[Excerpts from a dataset]
---------------
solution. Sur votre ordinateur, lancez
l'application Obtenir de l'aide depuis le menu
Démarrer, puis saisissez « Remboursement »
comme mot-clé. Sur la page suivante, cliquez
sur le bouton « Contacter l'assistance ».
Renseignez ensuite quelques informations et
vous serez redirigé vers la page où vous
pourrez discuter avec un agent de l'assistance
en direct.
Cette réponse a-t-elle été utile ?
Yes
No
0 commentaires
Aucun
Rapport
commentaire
---------------
• **WHAT THE TASK REQUIRES**:
Write out every line of the entries above word for word, keeping each line as it appears.

• **TASK SOLUTION**:
solution. Sur votre ordinateur, lancez
l'application Obtenir de l'aide depuis le menu
Démarrer, puis saisissez « Remboursement »
comme mot-clé. Sur la page suivante, cliquez
sur le bouton « Contacter l'assistance ».
Renseignez ensuite quelques informations et
vous serez redirigé vers la page où vous
pourrez discuter avec un agent de l'assistance
en direct.
Cette réponse a-t-elle été utile ?
Yes
No
0 commentaires
Aucun
Rapport
commentaire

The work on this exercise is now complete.